Efficient Application of Tensor Network Operators to Tensor Network States
Richard M. Milbradt, Shuo Sun, Christian B. Mendl, Johnnie Gray, Garnet K. -L. Chan
TL;DR
This work tackles the challenge of efficiently applying tree tensor network operators to tree tensor network states by introducing Cholesky Based Compression (CBC), a density-matrix-inspired, memory-efficient method applicable to both tensor trains and general TTNs. CBC avoids constructing large G tensors by manipulating M directly and employs left-right sweeps to produce compressed TTN representations with controlled bond dimensions. Through extensive benchmarking against Zip-Up, SRC, and DM-based methods on random TTNS/TTNOs and on circuit-like TTN topologies, CBC achieves comparable accuracy to the state-of-the-art while delivering substantial runtime gains in many regimes, particularly as TTN complexity grows. The results show that appropriately structured TTN topologies can outperform linear TTN structures in realistic circuit simulations, and that CBC remains robust across varying bond-dimension settings, making it a strong default choice for TTNO–TTNS contractions in quantum simulations.
Abstract
The performance of tensor network methods has seen constant improvements over the last few years.

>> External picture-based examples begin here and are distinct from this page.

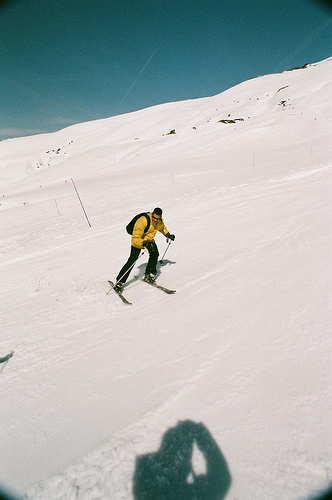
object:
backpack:
[124, 211, 151, 238]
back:
[132, 212, 150, 232]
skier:
[111, 201, 179, 295]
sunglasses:
[151, 214, 161, 222]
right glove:
[143, 239, 154, 252]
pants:
[116, 238, 160, 283]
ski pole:
[159, 239, 173, 266]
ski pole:
[105, 247, 147, 296]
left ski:
[141, 274, 176, 295]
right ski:
[108, 279, 134, 307]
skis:
[105, 274, 136, 307]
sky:
[0, 2, 330, 143]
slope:
[0, 55, 331, 498]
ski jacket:
[132, 210, 170, 251]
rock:
[218, 117, 228, 125]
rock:
[165, 127, 177, 137]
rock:
[234, 113, 245, 122]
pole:
[69, 177, 93, 228]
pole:
[51, 199, 62, 218]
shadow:
[127, 410, 232, 500]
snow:
[0, 56, 331, 499]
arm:
[131, 218, 154, 254]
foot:
[112, 280, 125, 296]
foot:
[143, 271, 156, 284]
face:
[151, 212, 161, 225]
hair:
[153, 207, 163, 217]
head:
[151, 207, 163, 223]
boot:
[113, 277, 124, 293]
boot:
[143, 270, 157, 283]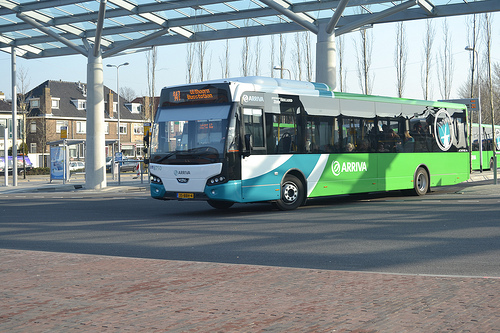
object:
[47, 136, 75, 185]
bus stop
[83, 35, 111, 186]
structure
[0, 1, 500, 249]
shelter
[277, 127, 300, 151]
people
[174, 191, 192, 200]
license plate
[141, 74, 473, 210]
metro bus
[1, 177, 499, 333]
street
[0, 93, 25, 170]
building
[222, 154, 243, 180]
black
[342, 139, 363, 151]
people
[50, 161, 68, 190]
shelter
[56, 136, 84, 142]
roof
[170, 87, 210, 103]
digital letters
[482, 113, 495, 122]
leaves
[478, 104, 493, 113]
canopy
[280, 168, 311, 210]
wheel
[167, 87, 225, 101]
sign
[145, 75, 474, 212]
bus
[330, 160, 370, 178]
logo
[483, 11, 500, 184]
tree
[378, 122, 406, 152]
people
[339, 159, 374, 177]
arriba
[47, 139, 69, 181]
billboard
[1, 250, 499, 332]
sidewalk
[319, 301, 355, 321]
bricks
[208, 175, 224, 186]
lights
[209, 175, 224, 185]
headlights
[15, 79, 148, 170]
house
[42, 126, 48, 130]
brick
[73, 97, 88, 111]
windows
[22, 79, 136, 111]
roof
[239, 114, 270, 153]
drivers window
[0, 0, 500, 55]
roof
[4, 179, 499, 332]
road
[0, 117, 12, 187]
white post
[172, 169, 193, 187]
writing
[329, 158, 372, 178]
company name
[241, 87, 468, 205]
side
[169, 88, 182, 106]
bus number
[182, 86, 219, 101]
route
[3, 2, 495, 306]
bus terminal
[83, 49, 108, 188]
cement pillars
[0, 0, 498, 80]
covering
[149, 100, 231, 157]
window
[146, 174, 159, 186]
headlights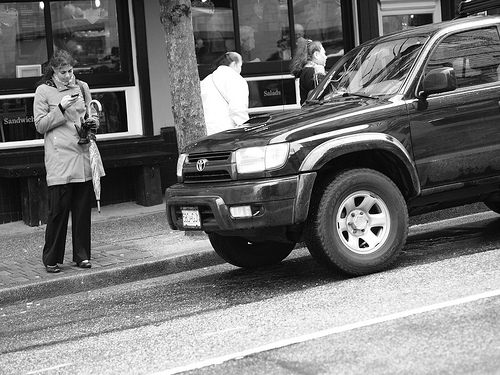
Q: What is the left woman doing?
A: Texting.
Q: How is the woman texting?
A: ON a phone.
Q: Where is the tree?
A: Behind the car.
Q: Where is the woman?
A: On the sidewalk.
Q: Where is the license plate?
A: On the vehicle.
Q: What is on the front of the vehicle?
A: A license plate.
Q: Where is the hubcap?
A: On the tire.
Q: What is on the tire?
A: The hubcap.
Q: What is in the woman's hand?
A: An umbrella.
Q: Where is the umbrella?
A: In the woman's hand.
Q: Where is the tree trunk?
A: On the sidewalk.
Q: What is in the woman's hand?
A: A phone.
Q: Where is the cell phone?
A: In the woman's hand.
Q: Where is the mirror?
A: On the vehicle.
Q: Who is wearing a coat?
A: A woman.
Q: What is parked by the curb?
A: A dark vehicle.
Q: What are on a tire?
A: Silver rims.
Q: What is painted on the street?
A: A line.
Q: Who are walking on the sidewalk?
A: Some People.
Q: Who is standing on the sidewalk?
A: A Woman.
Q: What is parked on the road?
A: A Car.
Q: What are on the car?
A: Wheels.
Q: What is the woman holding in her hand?
A: A cellphone.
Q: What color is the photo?
A: Black and white.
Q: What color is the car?
A: Black.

We add to this effort by introducing a new algorithm that efficiently applies tree tensor network operators to tree tensor network states inspired by the density matrix method and the Cholesky decomposition. This application procedure is a common subroutine in tensor network methods. We explicitly include the special case of tensor train structures and demonstrate how to extend methods commonly used in this context to general tree structures. We compare our newly developed method with the existing ones in a benchmark scenario with random tensor network states and operators. We find our Cholesky-based compression (CBC) performs equivalently to the current state-of-the-art method, while outperforming most established methods by at least an order of magnitude in runtime. We then apply our knowledge to perform circuit simulation of tree-like circuits, in order to test our method in a more realistic scenario. Here, we find that more complex tree structures can outperform simple linear structures and achieve lower errors than those possible with the simple structures. Additionally, our CBC still performs among the most successful methods, showing less dependence on the different bond dimensions of the operator.